Required actions:
#1 How many Israeli-made Heron drones does Turkey already operate against the PKK, according to the article on Turkish weapons purchases?
#2 Write a continuation of the article on Turkish weapons purchases, picking up right after its final sentence.

Source extract:
=====

The Turkish military is slated to acquire several weapons systems to use against terrorists from the outlawed Kurdistan Workers’ Party (PKK) this year, one senior procurement official said last week.
Italy’s AgustaWestland and Turkish Aerospace Industries (TAI) have been collaborating on building the T-129 attack helicopter, a Turkish version of the company’s A129 Mangusta International.
AgustaWestland is scheduled to deliver the first nine of a planned 59 helicopters to the military toward the end of 2012.
Turkish authorities then will assemble the required weapons systems on the platforms, and the nine helicopter gunships are expected to enter service in 2013, the official said.
Separately, the United States is expected to deliver three AH-1W Super Cobra attack helicopters early this year. The U.S. Congress approved the sale of these three choppers, worth $125 million, toward the end of 2012.
Additionally, TAI, Turkey’s state-owned aerospace powerhouse, is scheduled to deliver to the military three Anka Medium Altitude Long Endurance (MALE) unmanned aerial vehicles in 2012, to be used for reconnaissance purposes, the official said.
Turkey is already operating nine Israeli-made Heron MALE drones against the PKK. The United States has also deployed another four RQ-1 Predator MALE drones at Turkey’s southern İncirlik airbase to fly over PKK camps in northern Iraq and provide the Turkish military intelligence.
Additionally Turkey has requested to buy four RQ-1 Predator reconnaissance drones and two armed MQ-1 Reapers, but the U.S. has not responded to the request.
In addition to its MALE drone capabilities, the Turkish military operates scores of smaller drones.
Unmanned vehicles
TAI’s efforts to develop and produce the Anka have seen a delay of several years. “Attack helicopters and unmanned aerial vehicles are among the most effective weapons against terrorists, and we will have an abundance of these weapons soon,” said one security official.
The PKK this year intensified terrorist attacks against Turkish military and civilian targets, causing a public outrage.

=====

Records from a collection:
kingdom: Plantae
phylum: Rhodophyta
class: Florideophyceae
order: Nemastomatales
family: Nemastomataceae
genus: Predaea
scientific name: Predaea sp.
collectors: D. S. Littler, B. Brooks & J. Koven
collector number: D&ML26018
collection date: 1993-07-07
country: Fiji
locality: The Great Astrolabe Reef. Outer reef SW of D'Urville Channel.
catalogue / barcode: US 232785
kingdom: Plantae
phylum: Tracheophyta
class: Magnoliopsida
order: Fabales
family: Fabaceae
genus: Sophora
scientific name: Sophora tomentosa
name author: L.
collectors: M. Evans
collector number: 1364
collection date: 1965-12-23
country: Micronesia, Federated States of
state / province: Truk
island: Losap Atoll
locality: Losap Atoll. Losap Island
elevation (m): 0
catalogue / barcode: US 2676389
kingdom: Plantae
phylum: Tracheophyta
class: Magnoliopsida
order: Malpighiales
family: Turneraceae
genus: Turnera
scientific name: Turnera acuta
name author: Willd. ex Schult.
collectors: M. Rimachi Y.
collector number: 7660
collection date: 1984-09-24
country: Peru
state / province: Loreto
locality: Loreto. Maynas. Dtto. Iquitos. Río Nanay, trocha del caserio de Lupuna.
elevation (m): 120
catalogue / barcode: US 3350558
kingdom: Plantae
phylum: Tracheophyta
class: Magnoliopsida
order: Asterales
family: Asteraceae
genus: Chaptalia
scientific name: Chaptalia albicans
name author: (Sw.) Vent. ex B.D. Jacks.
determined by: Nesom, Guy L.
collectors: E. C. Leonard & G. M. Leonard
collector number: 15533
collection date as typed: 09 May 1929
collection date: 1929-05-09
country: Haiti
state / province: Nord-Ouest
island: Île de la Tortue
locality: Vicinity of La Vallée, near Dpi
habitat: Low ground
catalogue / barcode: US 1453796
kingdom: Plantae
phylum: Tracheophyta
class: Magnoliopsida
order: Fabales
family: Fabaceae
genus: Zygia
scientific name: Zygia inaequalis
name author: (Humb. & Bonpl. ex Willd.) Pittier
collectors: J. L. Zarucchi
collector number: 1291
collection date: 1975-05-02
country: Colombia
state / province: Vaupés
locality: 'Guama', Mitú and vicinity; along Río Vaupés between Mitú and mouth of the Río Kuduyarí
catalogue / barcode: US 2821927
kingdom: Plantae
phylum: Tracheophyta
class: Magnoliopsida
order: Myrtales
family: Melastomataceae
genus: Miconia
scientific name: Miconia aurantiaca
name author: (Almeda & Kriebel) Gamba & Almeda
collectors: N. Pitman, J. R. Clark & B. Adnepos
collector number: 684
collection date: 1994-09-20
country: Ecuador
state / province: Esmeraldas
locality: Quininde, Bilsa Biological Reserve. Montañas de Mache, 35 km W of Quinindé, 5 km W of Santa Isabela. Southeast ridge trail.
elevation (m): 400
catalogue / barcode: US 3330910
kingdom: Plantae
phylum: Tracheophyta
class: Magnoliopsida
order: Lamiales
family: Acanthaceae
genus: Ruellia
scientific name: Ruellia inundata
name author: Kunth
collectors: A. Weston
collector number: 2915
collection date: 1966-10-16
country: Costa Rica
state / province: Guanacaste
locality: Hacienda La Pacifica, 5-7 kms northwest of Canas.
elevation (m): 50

=====

Answers given:
#1 Nine.

#2
Separately, the U.S. Boeing is expected to deliver the first of a planned four spy planes to the Turkish Air Force in 2012. The program to manufacture the four Airborne Early Warning & Control (AEW&C) aircraft is worth more than $1.6 billion and is behind schedule a few years.
The Defense Industry Executive Committee, Turkey’s highest procurement agency, is also expected to select a foreign company in Turkey’s $4 billion long range air and missile defense system program. Among the candidates competing to build an air and missile defense system with Turkish partners are U.S. companies Raytheon and Lockheed Martin, with their Patriot Air and Missile Defense System; Russian Rosoboronexport’s S-300; Chinese CPMIEC’s (China Precision Machinery Export-Import Corp.) HQ-9; and European Eurosam’s SAMP/T Aster 30.
The Defense Industry Executive Committee’s members include Prime Minister Recep Tayyip Erdoğan, Defense Minister İsmet Yılmaz, Chief of the Turkish General Staff Gen. Necdet Özel and Procurement Chief Murad Bayar.
Finally, the committee would select a national commercial shipyard which will manufacture the third through the eighth of the Milgem national corvettes. The first two corvettes were built at a military shipyard. The first corvette, the TCG Heybeliada, already has entered service in the Navy, and the second, the TCG Büyükada, has been put to sea for tests.